We call on Theresa May to take this message to the EU talks on 14 September: we want to help people to reach Europe safely, we want to welcome more refugees in the UK, we have the means, and we have the methods.


“The current global refugee crisis has, to date, numbed public and political opinion. The general feeling has been that the situation is hopeless and people don’t want to hear about it. In the face of this numbness, I have been calling for a change in the narrative, for a way of creating hope, for showing we can help. When we look back, I very much hope that we will see this summer as the point that the narrative changed. And what is especially heartening is that citizen action and grassroots campaigns have been in the vanguard of this change. I wholeheartedly support the Solidarity with Refugees event in London on 12 September and call on leaders in the UK and EU to listen together, to think together, and to act together in the best interests of humanity.”

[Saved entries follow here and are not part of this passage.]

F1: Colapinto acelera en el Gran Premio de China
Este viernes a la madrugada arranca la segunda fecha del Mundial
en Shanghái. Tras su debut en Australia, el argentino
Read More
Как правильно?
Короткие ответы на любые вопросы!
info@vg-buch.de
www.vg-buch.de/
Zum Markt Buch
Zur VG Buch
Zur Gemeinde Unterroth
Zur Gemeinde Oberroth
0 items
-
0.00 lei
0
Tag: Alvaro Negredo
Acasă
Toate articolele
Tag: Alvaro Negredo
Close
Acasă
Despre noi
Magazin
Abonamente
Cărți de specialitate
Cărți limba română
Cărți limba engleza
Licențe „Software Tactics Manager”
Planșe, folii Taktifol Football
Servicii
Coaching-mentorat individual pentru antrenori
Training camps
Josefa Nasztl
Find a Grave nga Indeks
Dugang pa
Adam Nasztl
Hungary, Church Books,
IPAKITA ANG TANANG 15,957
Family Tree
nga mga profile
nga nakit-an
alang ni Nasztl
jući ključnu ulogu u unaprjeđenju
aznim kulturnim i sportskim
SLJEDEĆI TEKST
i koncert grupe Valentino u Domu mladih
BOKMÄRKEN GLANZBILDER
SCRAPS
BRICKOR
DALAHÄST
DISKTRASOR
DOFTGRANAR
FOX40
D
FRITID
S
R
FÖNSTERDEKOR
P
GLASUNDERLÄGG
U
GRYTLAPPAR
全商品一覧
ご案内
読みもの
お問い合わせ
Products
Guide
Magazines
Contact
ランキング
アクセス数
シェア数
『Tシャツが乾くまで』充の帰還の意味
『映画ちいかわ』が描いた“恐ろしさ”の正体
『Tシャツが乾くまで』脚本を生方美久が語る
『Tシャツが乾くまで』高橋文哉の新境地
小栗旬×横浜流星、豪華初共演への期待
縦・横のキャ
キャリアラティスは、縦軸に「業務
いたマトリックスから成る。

Jan Egeland, Secretary General, Norwegian Refugee Council, and former Under-Secretary-General, United Nations.

“The EU’s migrant crisis is not going to be resolved by razor wire in Hungary, by xenophobes bent on creating a moral panic or by European leaders who turn their backs on refugees. The time has come for citizens to draw a line in the sand and demand action. We need to send a clear signal to political leaders across Europe, including those in the UK. As a nation, we are not doing enough. But the groundswell of support among the British people has been remarkable. They are sending a simple message: Britain cares. We must now amplify that message. The Solidarity with Refugees march, organised on the internet as a grassroots campaign, is more than just another demonstration. It is a public mobilisation in defence of our shared humanity and our shared values. I am proud to give it my support.”

Kevin Watkins, Executive Director, Overseas Development Institute.